Security researchers have outlined an ingenious zero-day malware attack that bypassed restrictions in Apple’s macOS operating system that alert users when webcams and microphones on their computers are accessed.
The XCSSET malware that security vendor Trend Micro analysed [pdf] in August last year infects Apple Xcode software development projects for supply-chain attacks.
It has been actively exploiting a zero-day vulnerability to take screenshots of users’ desktops, without requesting permission from them, researchers at JAMF said.
JAMF researchers Stuart Ashenbrenner, Jaron Bradley and Ferdous Saljooki said the exploit could be used by attackers to get full disk access, screen recording and other functions that would normally require explicit permissions from users, in the form of a pop-up prompt.
The malware is able to check for already-installed applications like the Zoom video conferencing software that users have granted system access permissions to.

● **Problem statement**:
Using the report on the XCSSET malware, answer these:
1. Which security vendor analyzed the malware in August last year?
2. What has the malware been taking without asking users for permission?
3. What video conferencing software is named as an installed app the malware checks for?

● **Collected data**:
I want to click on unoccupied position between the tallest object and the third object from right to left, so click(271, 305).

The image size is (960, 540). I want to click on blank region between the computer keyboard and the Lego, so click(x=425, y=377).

● **Response for this exercise**:
1. Trend Micro
2. Screenshots of users' desktops
3. Zoom